How I respond to being overwhelmed in life with Angelman
My new strategy helps me ease stress during busy times of the year
What is it about being overwhelmed that can make you try to do even more? Is it the need to catch up or fix whatever is wrong? Whatever fuels this drive, I’m working to do less when I feel overwhelmed.
Taking it easier is not what comes to mind when you’re living with a neurogenetic disorder like Angelman syndrome. However, as I raise my 13-year-old Angel, Juliana, I continuously work to keep a snail’s pace when life gets too crazy for me.
There’s an ebb and flow to all things, including life with Angelman. Some seasons, like our period of constant reflux and incontinence woes, are more challenging than others. But while seasons come and go, there are times of the year that require more intentionality to avoid becoming overwhelmed. For our family, the month of May is one of those times, as is the transition back to school in August.
Last May, I decided to do something I hadn’t tried before. Not only did I take moments to engage in more mindful practices, but I also countered feelings of being overwhelmed with inactivity. I generally try to be aware of when my stress levels are high and respite is in order. But this time, I kept a log of my triggers, and each time I felt overburdened, I responded with a specific action.
Just stop it
For some, simple redirections may not accomplish much, but they do for me. Daily care of another individual leaves little idle time, and sometimes when I’m helping Juliana with her meals, managing her hyperactivity, or steering another trip to the bathroom, I just need a break.
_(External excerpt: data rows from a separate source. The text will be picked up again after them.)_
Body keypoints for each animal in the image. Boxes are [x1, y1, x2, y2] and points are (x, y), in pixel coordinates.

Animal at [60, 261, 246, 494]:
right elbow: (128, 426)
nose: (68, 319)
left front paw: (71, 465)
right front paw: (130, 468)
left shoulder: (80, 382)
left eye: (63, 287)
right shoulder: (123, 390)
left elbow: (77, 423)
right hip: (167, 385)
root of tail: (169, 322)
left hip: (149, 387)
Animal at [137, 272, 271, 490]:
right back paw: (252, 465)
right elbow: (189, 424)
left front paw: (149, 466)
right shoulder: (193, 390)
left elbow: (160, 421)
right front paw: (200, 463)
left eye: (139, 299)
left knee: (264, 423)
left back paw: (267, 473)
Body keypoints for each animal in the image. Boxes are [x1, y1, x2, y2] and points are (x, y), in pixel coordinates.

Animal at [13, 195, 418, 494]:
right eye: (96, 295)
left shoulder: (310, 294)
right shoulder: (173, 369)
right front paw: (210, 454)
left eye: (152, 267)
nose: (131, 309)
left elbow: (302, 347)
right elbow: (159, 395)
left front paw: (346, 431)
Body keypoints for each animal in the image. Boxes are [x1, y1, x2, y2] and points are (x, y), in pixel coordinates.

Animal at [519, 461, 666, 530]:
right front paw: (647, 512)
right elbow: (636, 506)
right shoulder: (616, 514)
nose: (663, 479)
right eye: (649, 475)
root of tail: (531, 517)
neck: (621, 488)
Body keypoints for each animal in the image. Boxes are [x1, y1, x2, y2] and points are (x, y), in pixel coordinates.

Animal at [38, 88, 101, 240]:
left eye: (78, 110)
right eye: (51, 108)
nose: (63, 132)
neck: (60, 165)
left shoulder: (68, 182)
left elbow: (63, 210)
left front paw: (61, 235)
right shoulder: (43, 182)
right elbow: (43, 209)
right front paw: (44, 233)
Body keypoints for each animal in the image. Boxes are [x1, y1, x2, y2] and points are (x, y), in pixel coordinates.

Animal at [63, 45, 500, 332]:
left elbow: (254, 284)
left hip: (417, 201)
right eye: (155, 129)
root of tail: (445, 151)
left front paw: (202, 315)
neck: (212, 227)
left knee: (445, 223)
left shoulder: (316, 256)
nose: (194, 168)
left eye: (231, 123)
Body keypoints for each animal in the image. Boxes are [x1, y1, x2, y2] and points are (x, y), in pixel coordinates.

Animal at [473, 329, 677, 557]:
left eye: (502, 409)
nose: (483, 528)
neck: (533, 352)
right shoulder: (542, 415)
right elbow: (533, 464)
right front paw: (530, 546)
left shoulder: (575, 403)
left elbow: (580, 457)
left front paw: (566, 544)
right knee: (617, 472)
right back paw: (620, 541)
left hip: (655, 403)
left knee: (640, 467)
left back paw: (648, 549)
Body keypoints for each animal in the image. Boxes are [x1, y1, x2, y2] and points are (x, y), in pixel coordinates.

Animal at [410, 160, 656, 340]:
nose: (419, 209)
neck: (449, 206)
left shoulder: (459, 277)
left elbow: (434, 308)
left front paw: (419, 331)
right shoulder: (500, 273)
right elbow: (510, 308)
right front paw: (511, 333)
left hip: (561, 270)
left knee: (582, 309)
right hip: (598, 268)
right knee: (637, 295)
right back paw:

Throw in the stress of a busy time of year like the beginning of school or an illness, and it’s easy to feel pressure.
There are many things I can’t remove from my plate as a caregiver, but that doesn’t mean I can’t stop doing an activity when I have reached a limit. Stopping doesn’t mean neglecting my responsibilities. But it has meant:
- Going to bed earlier
- Giving myself permission to ignore housework and watch a TV show
- Climbing back into bed with a cup of coffee.
As the mother of a daughter with Angelman syndrome, I support my daughter the best way I know how. But I can’t change many of the challenges we both face. Choosing a slower pace for my life helps. But I’m also learning that some seasons will be more challenging than others. I don’t have to feel like I’m in over my head during those times. Instead of pushing myself to do more, hitting pause is a better solution to help me not feel so overwhelmed.